Whilst Sachs places value in the viewer’s experience, Koons’s value is in owning the object. Koons boasts accessibility for all, but only the privileged can afford the swelling auction prices for a highly sought-after Koons. Such is the belief that with beauty there is taste; and taste is expensive, therefore, it is desirable. This chain reaction is partly a result of strategic marketing and public relations. In interviews, Koons explains that mass culture has replaced religion and that his objects reference spirituality and essential truths of oneself. Nonetheless, there is a disconnect between the promotion of his work and the reality that it is purely one-dimensional. The masses, along with some critics, argue that the works are over-inflated commodities for the culturally elite.
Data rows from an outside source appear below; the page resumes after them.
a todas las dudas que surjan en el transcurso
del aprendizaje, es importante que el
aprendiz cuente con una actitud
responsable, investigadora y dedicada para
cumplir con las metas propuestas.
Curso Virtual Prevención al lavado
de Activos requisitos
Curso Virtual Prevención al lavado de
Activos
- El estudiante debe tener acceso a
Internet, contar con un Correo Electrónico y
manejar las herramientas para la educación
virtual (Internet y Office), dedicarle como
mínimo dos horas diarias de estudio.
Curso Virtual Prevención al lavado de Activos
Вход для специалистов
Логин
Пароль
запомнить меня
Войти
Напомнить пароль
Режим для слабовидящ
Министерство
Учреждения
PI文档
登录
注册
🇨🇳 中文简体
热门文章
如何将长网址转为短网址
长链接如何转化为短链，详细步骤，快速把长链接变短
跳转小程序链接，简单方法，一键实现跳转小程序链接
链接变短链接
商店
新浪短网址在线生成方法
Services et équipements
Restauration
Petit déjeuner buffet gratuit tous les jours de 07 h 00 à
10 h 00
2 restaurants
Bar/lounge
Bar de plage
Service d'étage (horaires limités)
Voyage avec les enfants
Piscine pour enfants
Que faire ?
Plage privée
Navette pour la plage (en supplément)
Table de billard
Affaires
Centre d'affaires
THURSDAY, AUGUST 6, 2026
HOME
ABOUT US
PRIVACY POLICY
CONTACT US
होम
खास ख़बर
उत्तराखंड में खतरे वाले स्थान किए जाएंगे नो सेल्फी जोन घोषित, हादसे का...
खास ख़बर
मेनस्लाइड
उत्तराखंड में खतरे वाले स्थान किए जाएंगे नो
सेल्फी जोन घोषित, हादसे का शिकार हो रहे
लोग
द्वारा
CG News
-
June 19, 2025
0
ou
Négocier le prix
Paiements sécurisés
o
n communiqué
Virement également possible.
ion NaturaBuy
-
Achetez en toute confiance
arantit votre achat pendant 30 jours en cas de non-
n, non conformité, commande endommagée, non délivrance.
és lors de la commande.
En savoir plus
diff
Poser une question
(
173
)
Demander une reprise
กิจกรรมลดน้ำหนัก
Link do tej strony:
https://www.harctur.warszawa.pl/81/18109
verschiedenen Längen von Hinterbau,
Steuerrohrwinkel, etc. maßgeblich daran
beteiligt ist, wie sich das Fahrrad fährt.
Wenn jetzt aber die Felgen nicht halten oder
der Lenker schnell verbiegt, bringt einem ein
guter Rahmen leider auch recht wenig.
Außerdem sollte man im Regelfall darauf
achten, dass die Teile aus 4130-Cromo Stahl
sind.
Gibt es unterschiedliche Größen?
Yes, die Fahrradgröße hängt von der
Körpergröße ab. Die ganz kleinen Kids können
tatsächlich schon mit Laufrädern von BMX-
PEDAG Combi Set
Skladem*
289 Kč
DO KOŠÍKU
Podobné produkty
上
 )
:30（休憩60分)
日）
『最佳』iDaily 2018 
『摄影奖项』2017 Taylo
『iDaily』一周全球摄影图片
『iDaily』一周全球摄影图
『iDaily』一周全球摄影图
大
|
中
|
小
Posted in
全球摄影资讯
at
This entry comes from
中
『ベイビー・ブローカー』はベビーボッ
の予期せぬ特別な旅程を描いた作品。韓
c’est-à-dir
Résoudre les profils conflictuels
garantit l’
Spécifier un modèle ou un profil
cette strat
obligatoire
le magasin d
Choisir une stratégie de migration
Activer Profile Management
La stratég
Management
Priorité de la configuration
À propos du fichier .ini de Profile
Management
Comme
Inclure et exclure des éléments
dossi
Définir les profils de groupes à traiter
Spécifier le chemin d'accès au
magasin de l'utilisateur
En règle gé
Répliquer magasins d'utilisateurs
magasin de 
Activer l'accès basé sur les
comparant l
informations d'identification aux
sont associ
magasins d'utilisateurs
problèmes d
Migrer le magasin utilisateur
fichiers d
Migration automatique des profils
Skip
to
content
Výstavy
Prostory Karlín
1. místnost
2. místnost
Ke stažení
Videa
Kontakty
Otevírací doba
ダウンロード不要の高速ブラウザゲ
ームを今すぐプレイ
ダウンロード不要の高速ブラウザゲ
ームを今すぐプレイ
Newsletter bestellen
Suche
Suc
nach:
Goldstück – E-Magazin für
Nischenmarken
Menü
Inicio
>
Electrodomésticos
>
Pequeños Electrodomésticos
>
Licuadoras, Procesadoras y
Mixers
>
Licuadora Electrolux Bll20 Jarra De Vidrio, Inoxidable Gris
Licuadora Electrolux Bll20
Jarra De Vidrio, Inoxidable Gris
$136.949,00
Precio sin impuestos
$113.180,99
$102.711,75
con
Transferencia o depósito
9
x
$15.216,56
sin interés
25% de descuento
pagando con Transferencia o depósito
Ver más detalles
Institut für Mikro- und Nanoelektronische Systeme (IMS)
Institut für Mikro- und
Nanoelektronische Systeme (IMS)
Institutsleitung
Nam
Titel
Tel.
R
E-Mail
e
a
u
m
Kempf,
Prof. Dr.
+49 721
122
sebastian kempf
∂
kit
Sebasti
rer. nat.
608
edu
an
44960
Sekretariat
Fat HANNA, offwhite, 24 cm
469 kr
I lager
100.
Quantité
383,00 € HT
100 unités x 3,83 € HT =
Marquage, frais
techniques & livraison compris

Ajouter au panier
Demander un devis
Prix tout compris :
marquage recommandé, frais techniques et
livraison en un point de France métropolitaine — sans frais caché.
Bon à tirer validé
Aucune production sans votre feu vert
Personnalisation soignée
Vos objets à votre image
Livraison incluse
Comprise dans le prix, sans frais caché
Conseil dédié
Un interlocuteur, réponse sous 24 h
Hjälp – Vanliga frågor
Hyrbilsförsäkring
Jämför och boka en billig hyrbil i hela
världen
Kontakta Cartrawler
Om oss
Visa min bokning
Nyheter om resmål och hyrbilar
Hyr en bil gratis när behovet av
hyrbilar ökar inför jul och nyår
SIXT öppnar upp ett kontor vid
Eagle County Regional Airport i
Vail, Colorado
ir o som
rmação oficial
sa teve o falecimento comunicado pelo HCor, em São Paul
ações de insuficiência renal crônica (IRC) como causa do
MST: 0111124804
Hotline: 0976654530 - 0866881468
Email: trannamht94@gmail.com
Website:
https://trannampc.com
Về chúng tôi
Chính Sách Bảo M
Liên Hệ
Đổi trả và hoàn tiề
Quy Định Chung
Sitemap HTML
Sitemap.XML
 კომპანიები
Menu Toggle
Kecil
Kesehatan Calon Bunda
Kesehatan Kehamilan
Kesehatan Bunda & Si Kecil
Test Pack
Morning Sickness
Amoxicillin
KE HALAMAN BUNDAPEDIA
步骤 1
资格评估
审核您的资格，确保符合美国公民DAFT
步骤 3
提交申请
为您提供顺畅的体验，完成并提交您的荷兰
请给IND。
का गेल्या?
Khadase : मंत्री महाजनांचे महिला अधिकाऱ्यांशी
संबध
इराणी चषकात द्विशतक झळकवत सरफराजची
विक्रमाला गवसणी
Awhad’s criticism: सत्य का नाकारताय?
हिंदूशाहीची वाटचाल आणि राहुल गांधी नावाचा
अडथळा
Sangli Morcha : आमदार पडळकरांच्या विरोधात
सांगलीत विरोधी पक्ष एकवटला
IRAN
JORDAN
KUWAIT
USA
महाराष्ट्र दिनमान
Yet the commoditization of Koons’s sculptures is, ironically, a result of the seductive candy coating from mass-production.

 

Sachs’s work is accessible to all both in reception and ownership. The price of a piece by Tom Sachs starts as low as five dollars. His products range from zines, lighters, Sharpie pens, playing cards, knives, jewelry, and measuring tapes to high-art commodities such as homemade guns, sculptures, fountains, and guillotines. He makes things to sell, but encourages their use instead of keeping them in display cases. Moreover, these items are made from store bought materials and products, which he alters by crossing out logos then signs or engraves his name below.

 

There are disadvantages to showing the evidence of labor. To some, Sachs’s work borders on amateur craft rather than high art. In Koons’s case, audiences are seduced by the shininess and simplicity because it appeals to common people and pop culture as well as advertising and product awareness. The universality of the object is perhaps the most credible aspect behind the pieces. It is about desiring the object, whereas Sachs’s work compels the viewers to focus solely on the spectacle of seeing the work that went into its creation. Sachs is also sometimes too lowbrow to appeal to the art elitist and is cast aside as adolescent fixation. He is criticized for finding too much enjoyment in the act of making and that after seeing one Sachs one has seen them all. With the obvious humor, the audience finds difficulty taking the work seriously. Furthermore, the public expects that art should be well made, not something that is so crass and crude.

 

Nevertheless, contemporary art is in the wake of settling from the blue-chip excess of the naughts and aughts of the previous decade. Audiences want to believe that contemporary artists accomplish great tasks and create epic works of art with their own hands and their own skills and, yet, they are no longer naïve about the use of assistants in studio practice. Whether or not the viewer accepts the assistant’s part in the creation of the work, the actual process of making influences the overall reaction to the work. As such, Koons’s work remains the same as always. His objects are too perfect and, with his reputation of artistic director, the mass-produced pieces leave a bitter aftertaste. On the other hand, Tom Sachs leads the way of innovation with his unique studio practice and bricolage methods. It is increasingly apparent that it takes more to impress museum-goers and gallery visitors with craft than with shock value or dazzle. Whether art is interactive like Sachs’s or shallow like Koons’s, contemporary art must engage the viewer and appeal to the audience’s shrinking attention span. Work that is machine made and lacks a personalized artist’s touch is emptied of emotion; it becomes detached or, what Walter Benjamin calls, auratic.